Wednesday, January 30, 2019

Trapped and free

As I write this it's nineteen degrees below zero in DeKalb, up six whole degrees from this morning. I've been teaching Robert Vivian's Cold Snap As Yearning, having providentially discussed the title essay just the other day. In it, Vivian describes a snow day when he was eight years old in rural Nebraska, and the joyous liberation that we all know and love. "School had been canceled," he writes. "The city shut down to its minimum capacities, nothing moved on the road outside our house, no lone figure made its way anywhere except in rooms similar to ours, shuffling like us in wool socks and slippers, like us simultaneously trapped and free inside our homes."
The radio was on, announcing shut-downs. The Czech Society would not meet at five o'clock; the girls' choir at Duchense Academy would reschedule for practice for Thursday the fifteenth, weather permitting—call for further details. The litany was endless, and very delicious. How could you argue with the perfection snap? On a day like this you stay inside and sleep in, read a book, or otherwise laze about the house, looking at pictures or soaking in the bathtub. Everything else is frozen and dead. It is a brief and necessary quarantine.
He begs his mom to let him out in the snow, and she eventually relents, He dresses "like an astronaut" and heads for a power plant at the far end of the park across from his house—a continent-sized journey for an eight year-old in the snow. He finds a spot near a chain-link fence and hunkers down, on his back. A couple decades later, he writes:
How often do we know we are alone, not the alone of self-pity and  pathos, but the shattering alone in a place that is placeless, in a world beyond our knowing? I am eight years old and know nothing, and it takes my breath away; and then something is revealed to me in the cusp of cold wind through branches, though I cannot say what it is. Silence and cold and wind blowing, the via negativa of coming briefly to the end of my chain, not straining at all in felt emotion: the zero where I become nothing in watching the blanked-out sky, the whisper of the wind through branches that are the difference between seeing and being.
Time to head back home, and "hauled back to the world of the living by one tiny, invisible thread" Vivian's "conscious again" and dying for some cocoa, his wool mittens chafing his wrist. The actual world, where our imagination has less currency. The inevitable: "I squirm and discover that this much snow and this much cold is suddenly unbearable:"
whatever spell I was under is broken, it's over now, broken, time to go home, dry my things by the fire, try to remember what just happened, though it will take twenty years to make any kind of sense of it, one moment of eternity where l stood outside time and gazed at the sky and found it unbearably peaceful because I was not myself or anyone in the snow but a witness to what I still do not have the words to say.

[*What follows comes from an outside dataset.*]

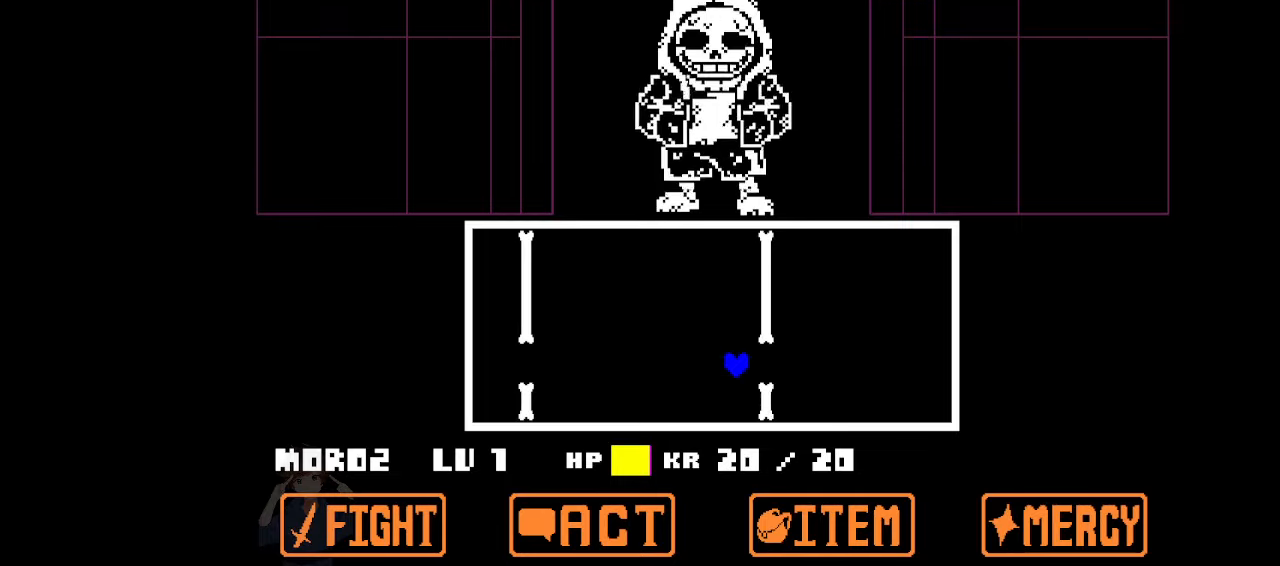
{"keys": [], "events": [[233, "up", "down"], [333, "left", "down"], [333, "up", "up"], [467, "left", "up"]]}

I say goodbye to all that. I heard the monosyllabic moan of nature and found there was a place for all of it, my breathing, those branches, the cold and the snow, the sky beyond them white in every molecule, that all of these are still valid now and forever though the meaning is not clear. In fact there is no meaning but emptiness, and this emptiness saves me for one split second of my life that will carry me for years—has carried me, in fact, to this very sentence at the beginning of the new millennium.